Le projet de loi sur la lutte contre le terrorisme sera présenté demain en Conseil des ministres, comme nous l’indiquions la semaine dernière. Cependant, le Monde nous apprend que le gouvernement veut profiter de l’occasion pour muscler la répression en matière de piratage informatique, ou dans le jargon, l’atteinte aux systèmes de traitements automatisés de données (STAD).

Le projet de loi Cazeneuve va installer en France un nouveau cas de blocage administratif visant cette fois les sites terroristes.
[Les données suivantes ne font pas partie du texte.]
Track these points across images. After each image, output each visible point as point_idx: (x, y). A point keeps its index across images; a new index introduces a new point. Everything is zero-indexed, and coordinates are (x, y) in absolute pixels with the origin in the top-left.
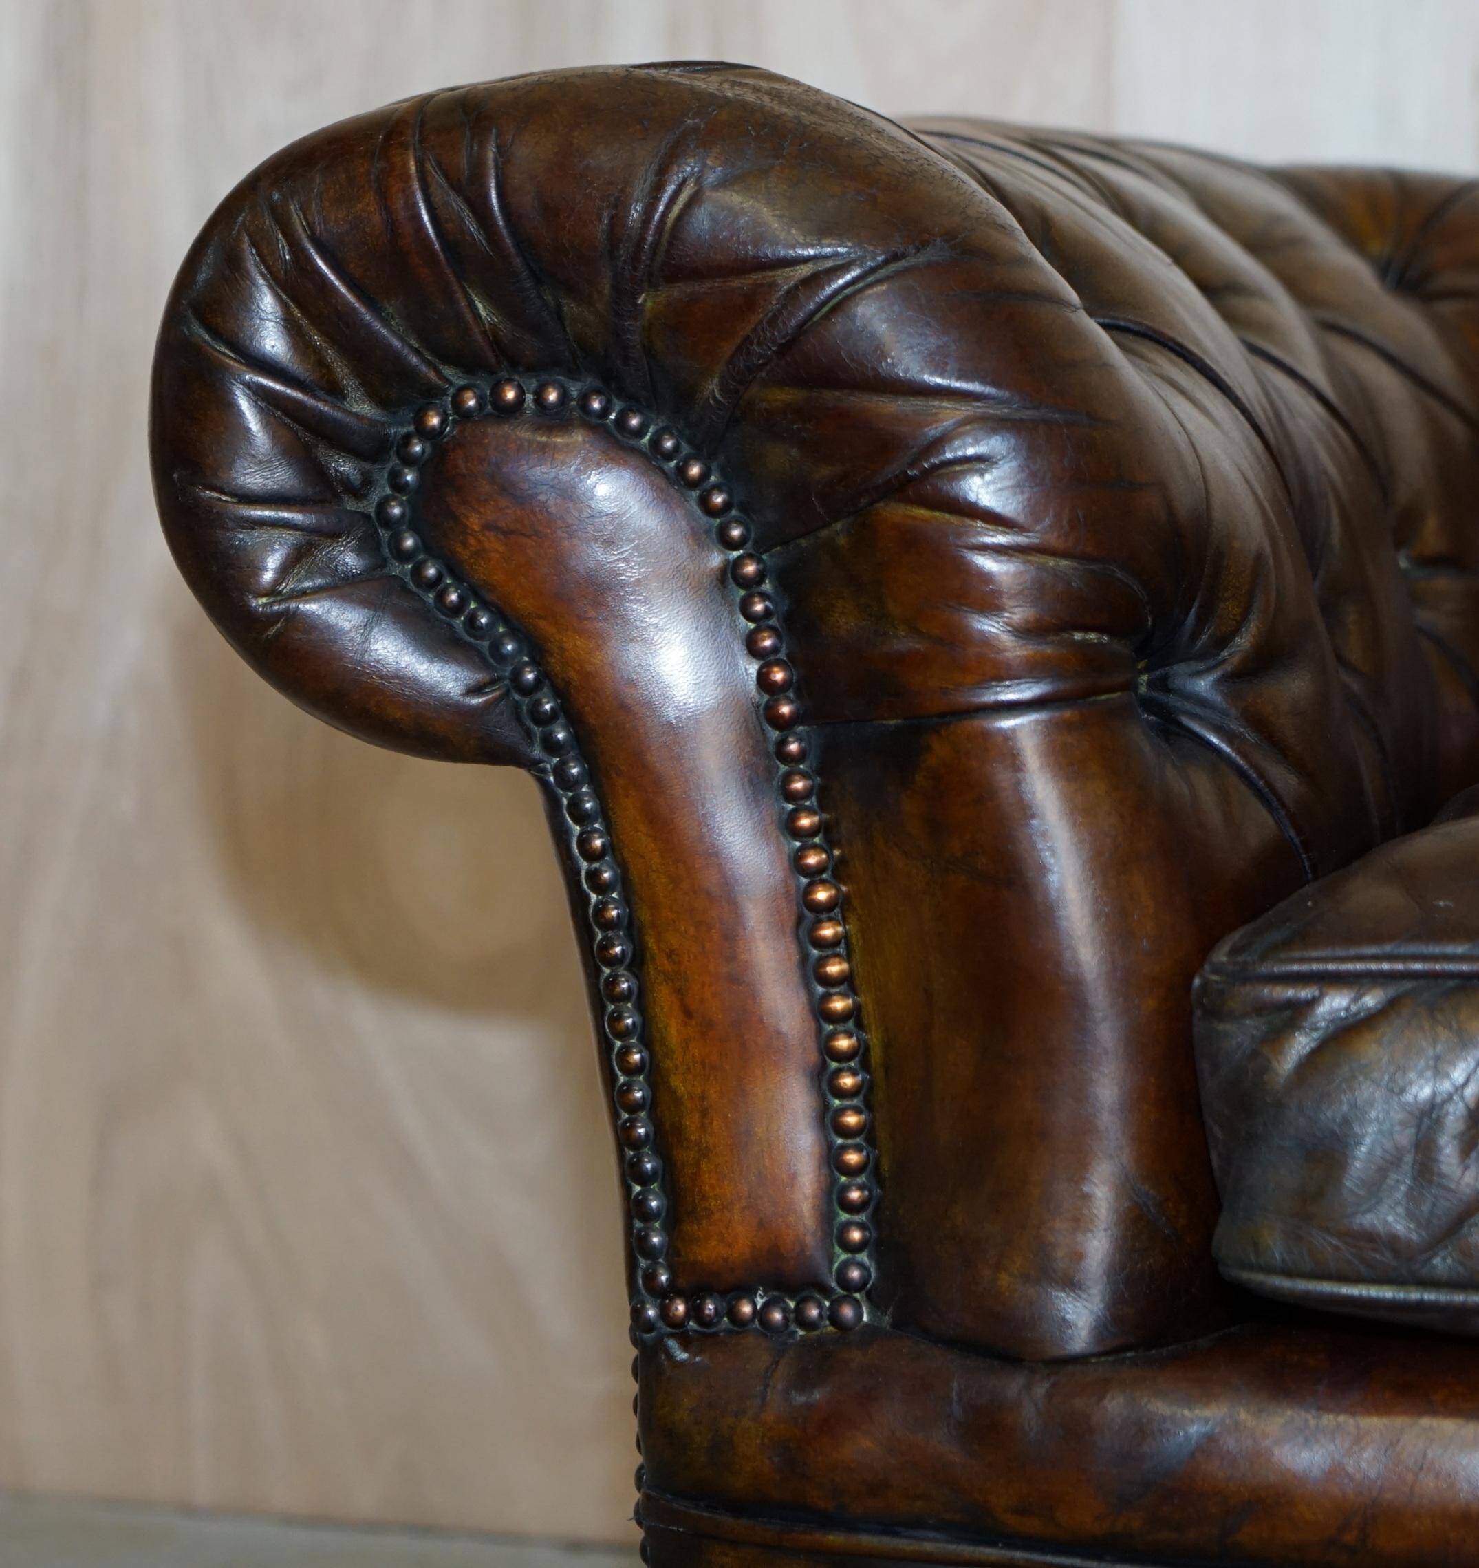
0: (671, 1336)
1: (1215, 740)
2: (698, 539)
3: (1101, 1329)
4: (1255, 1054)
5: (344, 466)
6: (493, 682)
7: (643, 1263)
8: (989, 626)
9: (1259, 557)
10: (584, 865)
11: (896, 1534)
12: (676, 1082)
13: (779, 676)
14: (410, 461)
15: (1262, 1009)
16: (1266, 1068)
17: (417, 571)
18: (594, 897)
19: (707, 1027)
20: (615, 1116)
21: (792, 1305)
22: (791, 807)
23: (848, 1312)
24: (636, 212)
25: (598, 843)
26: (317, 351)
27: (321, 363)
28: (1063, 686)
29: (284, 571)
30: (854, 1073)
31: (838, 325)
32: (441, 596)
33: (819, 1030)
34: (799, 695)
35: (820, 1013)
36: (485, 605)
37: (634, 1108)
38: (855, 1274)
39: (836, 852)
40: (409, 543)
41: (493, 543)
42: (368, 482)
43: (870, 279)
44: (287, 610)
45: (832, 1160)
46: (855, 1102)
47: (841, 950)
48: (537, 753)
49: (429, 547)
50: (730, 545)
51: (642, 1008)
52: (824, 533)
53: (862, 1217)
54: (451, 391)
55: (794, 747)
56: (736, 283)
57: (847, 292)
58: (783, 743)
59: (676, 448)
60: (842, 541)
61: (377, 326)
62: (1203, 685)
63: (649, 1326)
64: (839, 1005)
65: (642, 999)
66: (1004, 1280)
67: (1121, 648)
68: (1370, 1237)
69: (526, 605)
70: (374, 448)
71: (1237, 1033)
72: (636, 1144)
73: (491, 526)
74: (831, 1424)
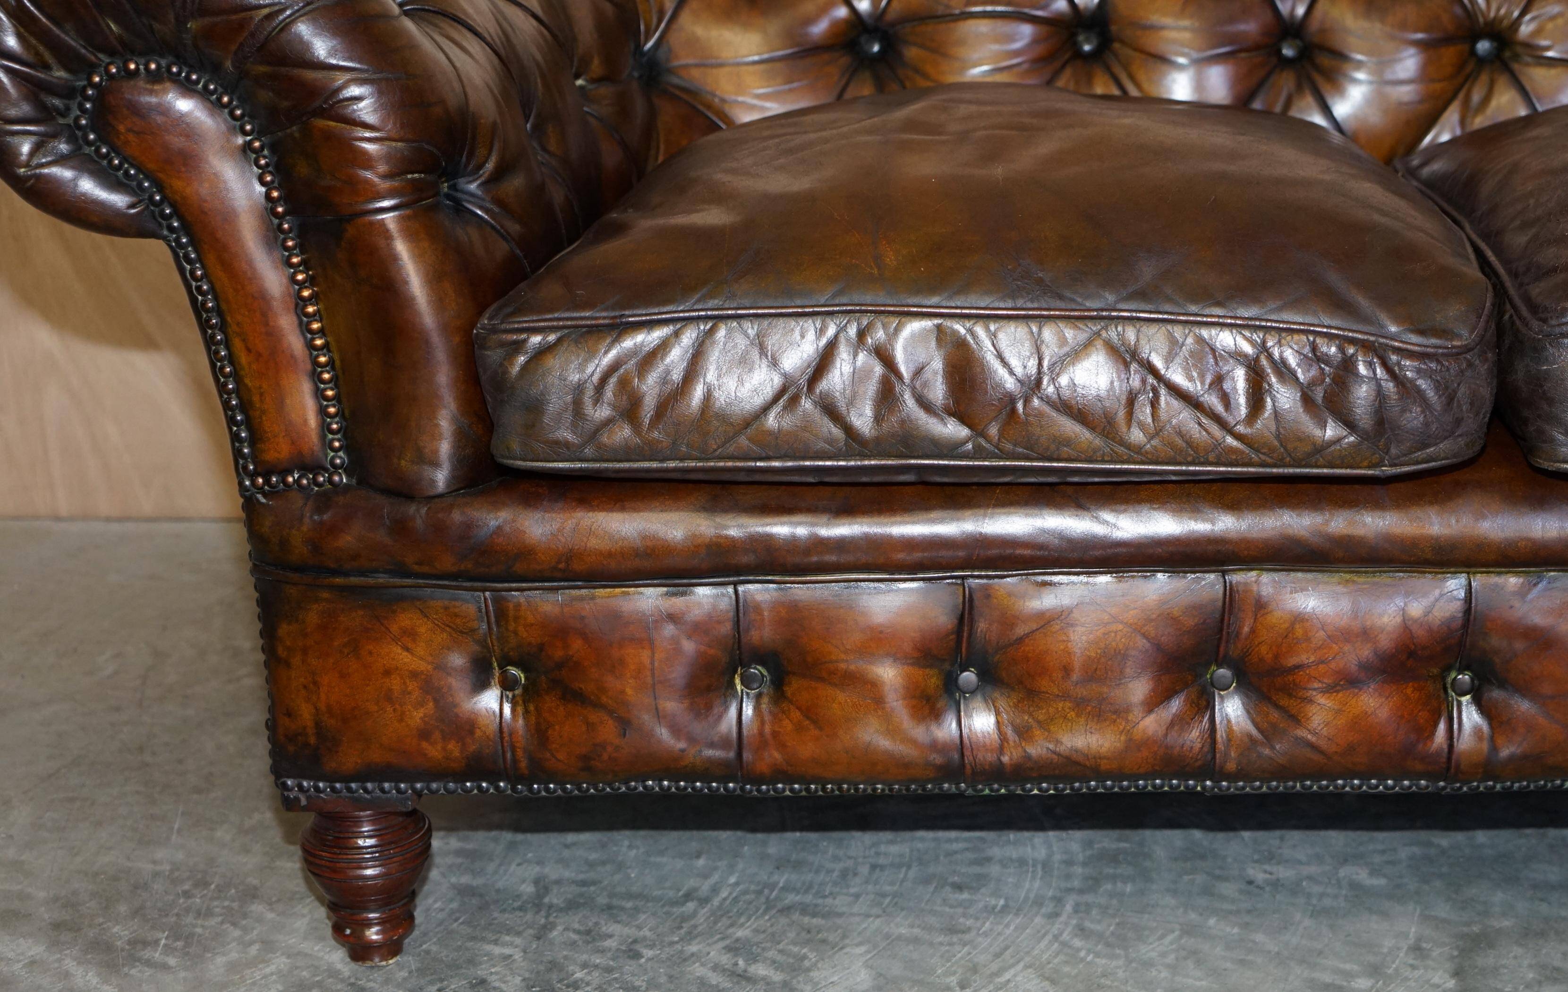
0: (258, 493)
1: (479, 212)
2: (232, 130)
3: (449, 483)
4: (501, 365)
5: (55, 102)
6: (140, 202)
7: (241, 462)
8: (368, 175)
9: (495, 124)
10: (194, 284)
11: (367, 576)
12: (247, 381)
13: (275, 194)
14: (87, 98)
15: (502, 344)
16: (506, 372)
17: (97, 150)
18: (200, 298)
19: (259, 355)
20: (221, 396)
21: (311, 476)
22: (287, 254)
23: (336, 478)
25: (199, 273)
26: (34, 48)
27: (37, 54)
28: (403, 200)
29: (32, 153)
30: (328, 372)
31: (284, 35)
32: (110, 162)
33: (311, 354)
34: (286, 203)
35: (310, 346)
36: (132, 166)
37: (229, 393)
38: (338, 461)
39: (310, 273)
40: (92, 137)
41: (131, 137)
42: (68, 109)
43: (297, 15)
44: (35, 174)
45: (322, 412)
46: (330, 385)
47: (317, 318)
48: (165, 232)
49: (102, 139)
50: (245, 133)
51: (228, 347)
52: (288, 131)
53: (339, 436)
54: (104, 64)
55: (286, 226)
56: (234, 17)
57: (288, 20)
58: (280, 225)
59: (215, 89)
60: (297, 135)
61: (63, 36)
62: (473, 187)
63: (247, 489)
64: (319, 342)
65: (227, 344)
67: (431, 178)
68: (557, 443)
69: (151, 166)
70: (69, 93)
71: (494, 355)
72: (232, 409)
73: (129, 130)
74: (333, 530)
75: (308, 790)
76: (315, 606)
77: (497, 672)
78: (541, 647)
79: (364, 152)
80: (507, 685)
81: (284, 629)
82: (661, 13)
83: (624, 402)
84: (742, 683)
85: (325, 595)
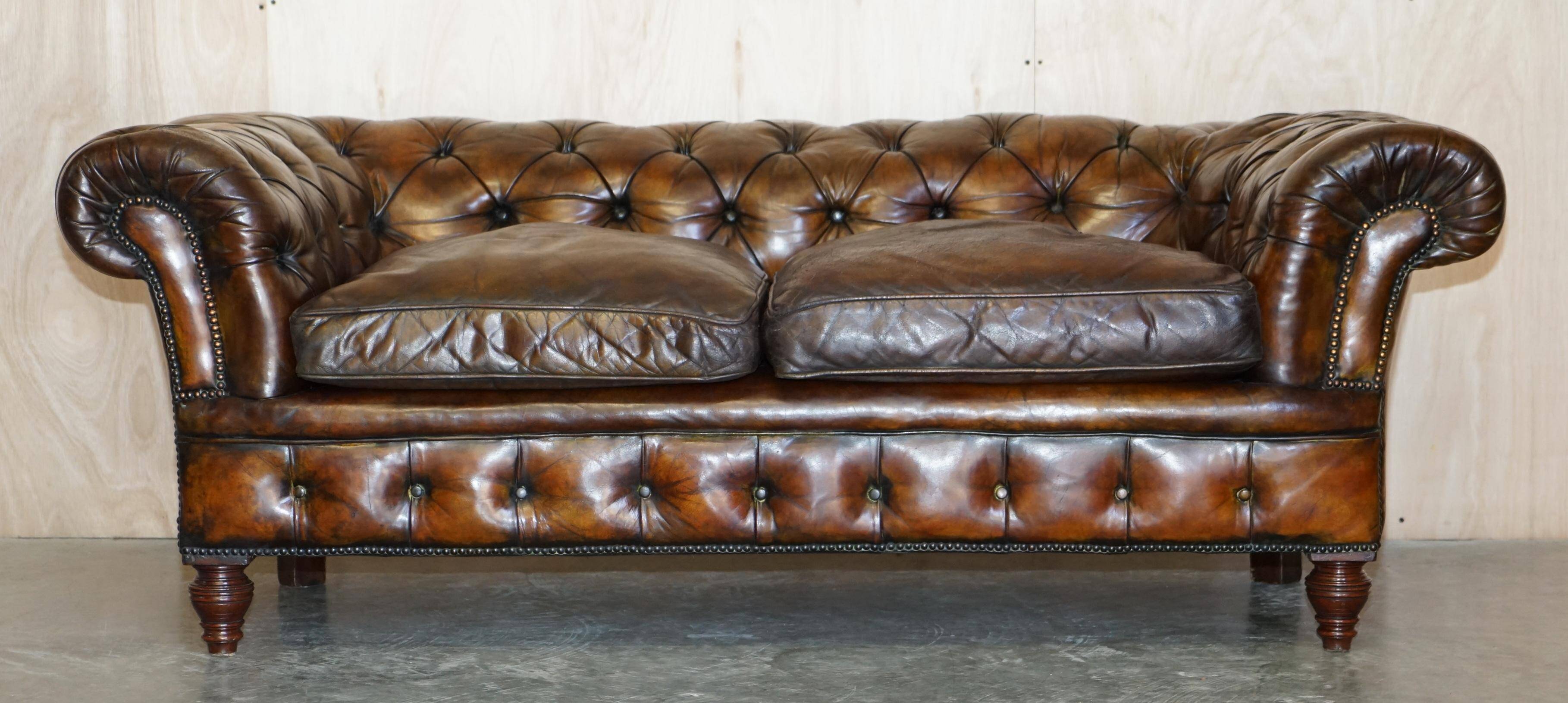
0: (181, 401)
1: (293, 269)
2: (181, 230)
3: (274, 392)
4: (302, 331)
5: (102, 216)
6: (137, 261)
7: (174, 386)
8: (245, 247)
9: (301, 231)
10: (158, 300)
11: (233, 437)
12: (181, 346)
13: (200, 258)
14: (117, 214)
15: (304, 322)
16: (305, 334)
17: (120, 238)
18: (160, 307)
19: (187, 334)
20: (167, 354)
21: (208, 392)
22: (203, 286)
23: (220, 393)
24: (167, 162)
25: (161, 295)
26: (96, 191)
27: (97, 194)
28: (260, 259)
29: (91, 239)
30: (219, 342)
31: (211, 186)
32: (125, 244)
33: (211, 333)
34: (204, 262)
35: (211, 329)
36: (135, 245)
37: (171, 352)
39: (213, 295)
40: (117, 232)
41: (137, 232)
42: (108, 219)
43: (218, 176)
44: (92, 247)
45: (215, 361)
46: (219, 348)
47: (215, 316)
48: (147, 277)
49: (122, 233)
50: (188, 230)
51: (172, 331)
52: (209, 228)
53: (222, 373)
54: (126, 199)
55: (203, 273)
56: (189, 177)
57: (212, 178)
58: (201, 273)
59: (176, 210)
60: (213, 230)
61: (110, 186)
63: (177, 400)
64: (215, 328)
65: (172, 329)
66: (253, 382)
67: (272, 250)
68: (327, 366)
69: (144, 245)
70: (109, 212)
71: (299, 328)
72: (172, 360)
73: (136, 228)
74: (218, 416)
75: (196, 553)
76: (207, 455)
77: (293, 488)
78: (315, 473)
79: (243, 237)
80: (298, 496)
81: (191, 468)
82: (386, 195)
83: (358, 348)
84: (412, 494)
85: (212, 448)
Le ministre de l’Intérieur veut d’ailleurs profiter du futur décret d’application pour activer le blocage des sites pédopornographiques qui est en souffrance depuis 2011. Comme les intermédiaires techniques, le PS s’était toujours opposé à ces mesures sous le règne de Nicolas Sarkozy estimant que seul le juge pouvait décider du blocage d’accès. Il s'agit donc d'un joli retournement politique...
Ce texte va également aggraver la responsabilité de ces intermédiaires empêcher l’accès aux contenus manifestement illicites dans le secteur du terrorisme, contenus qui pourront être signalés par les internautes et dénoncés automatiquement à la police. Mais ce n’est pas tout.
Le piratage informatique, une infraction complexe
Selon le Monde, un des articles du projet de loi contre le terrorisme va accentuer la répression des accès frauduleux aux systèmes de données automatisées. Pour ces cas de piratage informatique, l’Intérieur voudrait que ces faits puissent être plus lourdement réprimés lorsqu’ils sont orchestrés en bande organisée.
L’idée d’instituer un tel tour de vis a notamment été soufflée par le récent rapport sur la cybercriminalité, du magistrat Marc Robert. Il s’agit de la recommandation 49, à la page p.244 de son rapport :
« Autoriser le recours aux moyens de procédure exceptionnels relevant de la lutte contre la délinquance organisée s’agissant des atteintes aux systèmes de traitements automatisés de données, aux motifs que de telles atteintes peuvent revêtir un degré de gravité particulièrement important dans certaines circonstances et que, par nature, la complexité des enquêtes à mener en ce domaine nécessite de pouvoir disposer de l’ensemble des moyens d’investigation existants »
Celui-ci y voit plusieurs avantages puisque le Code de procédure pénale autorise alors des moyens « procéduraux exceptionnels » telles les interceptions et les gardes à vue prolongées. Pour le procureur, cette disposition devrait d’ailleurs passer le cap du Conseil constitutionnel. Celui-ci a en effet déjà accepté une telle aggravation pour certains délits financiers eu égard à « la difficulté d’appréhender les auteurs de ces infractions (tenant) à des éléments d’extranéité ou à l’existence d’un groupement ou d’un réseau dont l’identification, la connaissance et le démantèlement posent des problèmes complexes. »
À infraction exceptionnelle, moyens exceptionnels
« Constitue une bande organisée, prévient l’article 132-71 du Code pénal, tout groupement formé ou toute entente établie en vue de la préparation, caractérisée par un ou plusieurs faits matériels, d’une ou plusieurs infractions ». Le critère de la « bande organisée » n’est pas une infraction spécifique, mais une aggravation réservée qu’à un nombre limité de faits. Proxénétisme, trafic de stupéfiants, traite des êtres humains, évasion, trafic d’armes, meurtre, tortures et actes de barbarie, etc. (voir la liste sur cette page). Cette circonstance aggravante va alors permettre la mise en œuvre de moyens nettement plus musclés. Il s’agira notamment des écoutes téléphoniques et interceptions d’emails), de l’infiltration où un officier de police va surveiller des personnes en se faisant passer pour un complice, ou encore des perquisitions de nuit.